Claire and Jacob, on the other hand, were a little bit more critical of the Brisbane music scene from the perspective of regular gig attendees, describing it as “Average” and “a little bit monotone.” Claire went on to say “I work in music radio so processing music that comes in from Brisbane there’s a lot of it and that’s great. And a lot of it’s very skillful but a lot of it sounds the same. it’s sort of like a running joke with us it’s like describe a band, but it’s like oh it sounds like this part of Australia and it’s like everyone knows exactly what we’re talking about. You know it sounds like it was made somewhere between Brisbane and Sydney and it’s like oh I know exactly that genre…the northern beaches, Surf Rock…like if it’s not that they’re trying to be like Dune Rats or DZ or like you know like Violent Soho, that other end of the spectrum that’s really punk and stuff.

Those sounds are all awesome but it’s not interesting when everyone does it. And it’s really hard to try and entertain people, particularly when it’s like you’re trying to entertain a whole heap of cultures because that’s what Brisbane’s like and it’s like you only have three genres of music being produced here. And particularly with females, like female artists in Brisbane it’s really annoying when it’s like they’re either synth pop producer chicks or singer songwriter acoustic guitar/piano chicks, or like in an all girl punk band that’s a little bit out of time and it sucks. Like you know, it’s lacking diversity in a nutshell.”

So what did both musos and guests have to say about the importance of house party and house party gigs?

Mr Rogers

“Of course it’s a 90’s aesthetic! Look at me I’m wearing some yellow tinted glasses and a Ralph Lauren jacket from the 90’s…I’m feeling good. House parties are a great way to just… they’re unrestricted like the cops can come and they can shut you down but before then anything can happen…”

“Uh the host…is how it’s pretty much set out too, in terms of the bands who play or the themes of the party it’s just a very communal like I don’t know I guess everyone knows each other through someone.”

Gino’s Front

“And if playing live music is about sharing a dialogue with other people, giving an opinion, like putting your opinion across for other people then I think that doing it in a space where most of the people here play music like play guitar like write stuff it’s getting a lot of people to do the same thing together to be an audience together.”

 

The Dollar Bill Murrays

“Bringing back the house party is a lost art of having a good time without having to go out and spend a lot of money and there’s no expectations, you can be yourself you’re at a mates place you can turn up how you want… you can hang around the people that you want to hang around with talk about what you want to talk about and you know if there’s music on you can see that.
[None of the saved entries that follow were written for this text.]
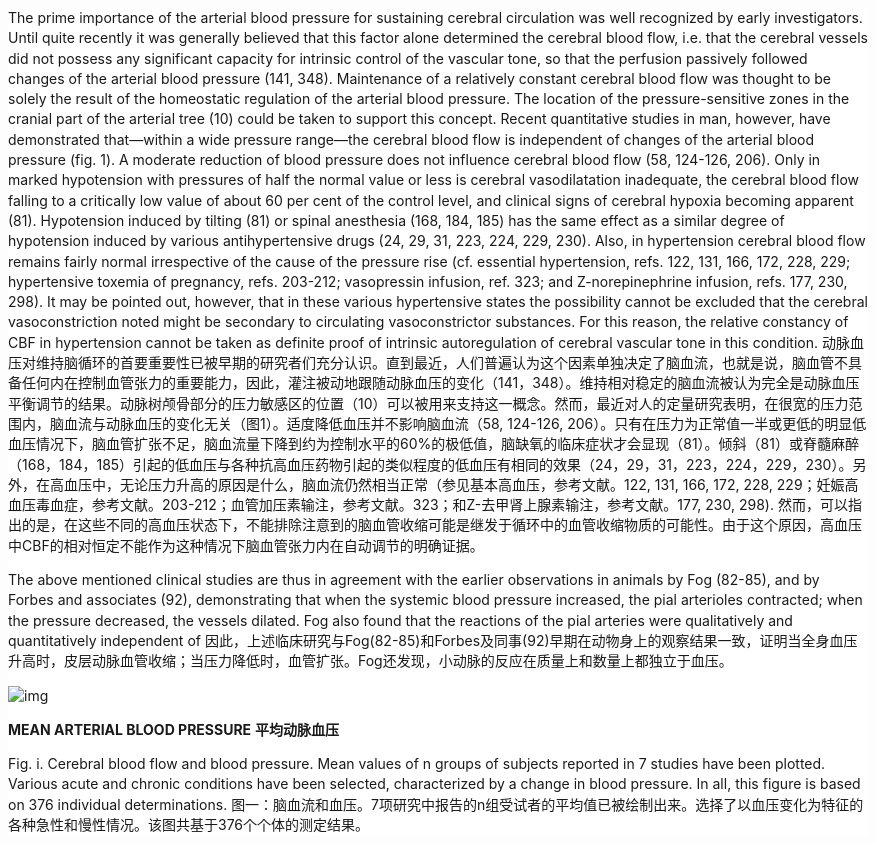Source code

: The prime importance of the arterial blood pressure for sustaining cerebral circulation was well recognized by early investigators. Until quite recently it was generally believed that this factor alone determined the cerebral blood flow, i.e. that the cerebral vessels did not possess any significant capacity for intrinsic control of the vascular tone, so that the perfusion passively followed changes of the arterial blood pressure (141, 348). Maintenance of a relatively constant cerebral blood flow was thought to be solely the result of the homeostatic regulation of the arterial blood pressure. The location of the pressure-sensitive zones in the cranial part of the arterial tree (10) could be taken to support this concept. Recent quantitative studies in man, however, have demonstrated that—within a wide pressure range—the cerebral blood flow is independent of changes of the arterial blood pressure (fig. 1). A moderate reduction of blood pressure does not influence cerebral blood flow (58, 124-126, 206). Only in marked hypotension with pressures of half the normal value or less is cerebral vasodilatation inadequate, the cerebral blood flow falling to a critically low value of about 60 per cent of the control level, and clinical signs of cerebral hypoxia becoming apparent (81). Hypotension induced by tilting (81) or spinal anesthesia (168, 184, 185) has the same effect as a similar degree of hypotension induced by various antihypertensive drugs (24, 29, 31, 223, 224, 229, 230). Also, in hypertension cerebral blood flow remains fairly normal irrespective of the cause of the pressure rise (cf. essential hypertension, refs. 122, 131, 166, 172, 228, 229; hypertensive toxemia of pregnancy, refs. 203-212; vasopressin infusion, ref. 323; and Z-norepinephrine infusion, refs. 177, 230, 298). It may be pointed out, however, that in these various hypertensive states the possibility cannot be excluded that the cerebral vasoconstriction noted might be secondary to circulating vasoconstrictor substances. For this reason, the relative constancy of CBF in hypertension cannot be taken as definite proof of intrinsic autoregulation of cerebral vascular tone in this condition.
</code-block>动脉血压对维持脑循环的首要重要性已被早期的研究者们充分认识。直到最近，人们普遍认为这个因素单独决定了脑血流，也就是说，脑血管不具备任何内在控制血管张力的重要能力，因此，灌注被动地跟随动脉血压的变化（141，348）。维持相对稳定的脑血流被认为完全是动脉血压平衡调节的结果。动脉树颅骨部分的压力敏感区的位置（10）可以被用来支持这一概念。然而，最近对人的定量研究表明，在很宽的压力范围内，脑血流与动脉血压的变化无关（图1）。适度降低血压并不影响脑血流（58, 124-126, 206）。只有在压力为正常值一半或更低的明显低血压情况下，脑血管扩张不足，脑血流量下降到约为控制水平的60%的极低值，脑缺氧的临床症状才会显现（81）。倾斜（81）或脊髓麻醉（168，184，185）引起的低血压与各种抗高血压药物引起的类似程度的低血压有相同的效果（24，29，31，223，224，229，230）。另外，在高血压中，无论压力升高的原因是什么，脑血流仍然相当正常（参见基本高血压，参考文献。122, 131, 166, 172, 228, 229；妊娠高血压毒血症，参考文献。203-212；血管加压素输注，参考文献。323；和Z-去甲肾上腺素输注，参考文献。177, 230, 298). 然而，可以指出的是，在这些不同的高血压状态下，不能排除注意到的脑血管收缩可能是继发于循环中的血管收缩物质的可能性。由于这个原因，高血压中CBF的相对恒定不能作为这种情况下脑血管张力内在自动调节的明确证据。


<code-group>
<code-block title="En">
The above mentioned clinical studies are thus in agreement with the earlier observations in animals by Fog (82-85), and by Forbes and associates (92), demonstrating that when the systemic blood pressure increased, the pial arterioles contracted; when the pressure decreased, the vessels dilated. Fog also found that the reactions of the pial arteries were qualitatively and quantitatively independent of
因此，上述临床研究与Fog(82-85)和Forbes及同事(92)早期在动物身上的观察结果一致，证明当全身血压升高时，皮层动脉血管收缩；当压力降低时，血管扩张。Fog还发现，小动脉的反应在质量上和数量上都独立于血压。

![img](https://cdn.jsdelivr.net/gh/seasideccm/img/upload/202205182043688.png)


**MEAN ARTERIAL BLOOD PRESSURE**
**平均动脉血压**


<code-group>
<code-block title="En">
Fig. i. Cerebral blood flow and blood pressure. Mean values of n groups of subjects reported in 7 studies have been plotted. Various acute and chronic conditions have been selected, characterized by a change in blood pressure. In all, this figure is based on 376 individual determinations.
</code-block>
图一：脑血流和血压。7项研究中报告的n组受试者的平均值已被绘制出来。选择了以血压变化为特征的各种急性和慢性情况。该图共基于376个个体的测定结果。
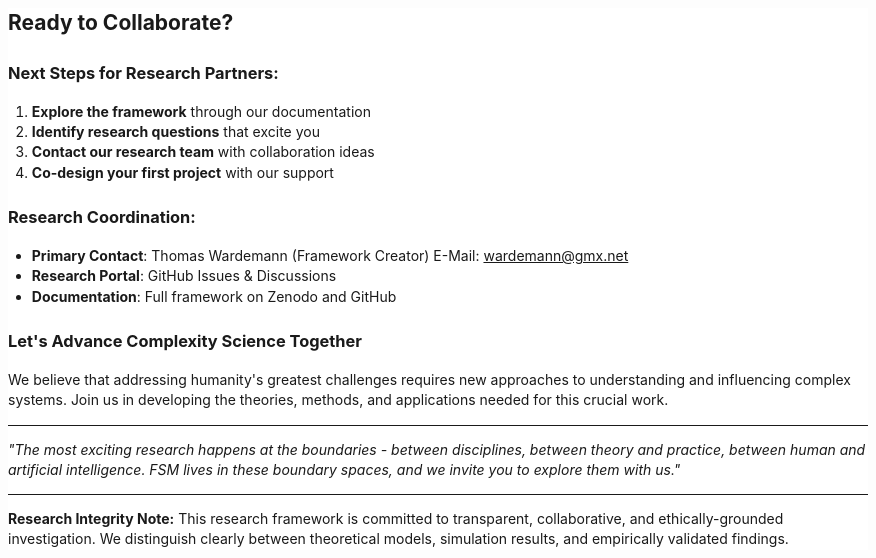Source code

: 
## Ready to Collaborate?

### Next Steps for Research Partners:

1. **Explore the framework** through our documentation
2. **Identify research questions** that excite you
3. **Contact our research team** with collaboration ideas
4. **Co-design your first project** with our support

### Research Coordination:
- **Primary Contact**: Thomas Wardemann (Framework Creator) E-Mail: wardemann@gmx.net 
- **Research Portal**: GitHub Issues & Discussions
- **Documentation**: Full framework on Zenodo and GitHub

### Let's Advance Complexity Science Together

We believe that addressing humanity's greatest challenges requires new approaches to understanding
and influencing complex systems. Join us in developing the theories, methods, and applications needed
for this crucial work.

---

*"The most exciting research happens at the boundaries - between disciplines, between theory and practice,
between human and artificial intelligence. FSM lives in these boundary spaces, and we invite you
to explore them with us."*

---

**Research Integrity Note:** This research framework is committed to transparent,
collaborative, and ethically-grounded investigation. We distinguish clearly between
theoretical models, simulation results, and empirically validated findings.
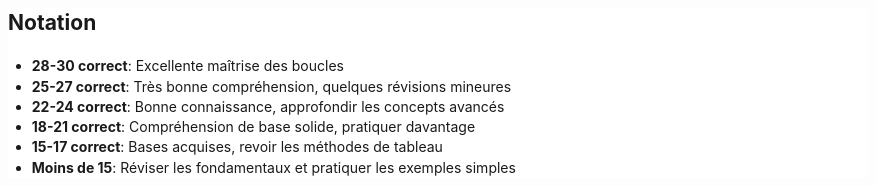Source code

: ## Notation
- **28-30 correct**: Excellente maîtrise des boucles
- **25-27 correct**: Très bonne compréhension, quelques révisions mineures
- **22-24 correct**: Bonne connaissance, approfondir les concepts avancés  
- **18-21 correct**: Compréhension de base solide, pratiquer davantage
- **15-17 correct**: Bases acquises, revoir les méthodes de tableau
- **Moins de 15**: Réviser les fondamentaux et pratiquer les exemples simples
It’s really a space for you to be yourself.”

“And I feel like as well it’s like given the fact that the sort of society we live in there’s like a lot of different people and with house parties not that you really select the people that come but you can kind of avoid people that you wouldn’t want to hang around you avoid the clashes. You go out into the Valley at night and there’s just a whole cocktail mix of people and it just it gets kind of chaotic whereas you throw a house party and unless it gets gatecrashed it’s really just a matter of people that you know and people that you kind of have friendship with and want to know and they bring their friends along and you’re kind of like minded and it just kind of the core of having a good time rather than you know, bumping into people that you might not want to meet.”

Claire and Jacob

“I think fashion repeats itself every 20 years and the 90s was 20 years ago.”

“You can’t date hanging out with all your friends, having a good time just listening to good beats.”

“It’s a lot more like you’re not going to get people that are potentially not cool…to a certain degree everyone here knows someone somehow so it’s like if someone that’s invited here knows someone somehow then it’s like they mustn’t be too bad like there’s more trust.”

So whether the house party is just a 90s dream or a serious contender for the future, it definitely promises to get bands in touch with fans and friends alike, making an intimate experience for all to enjoy.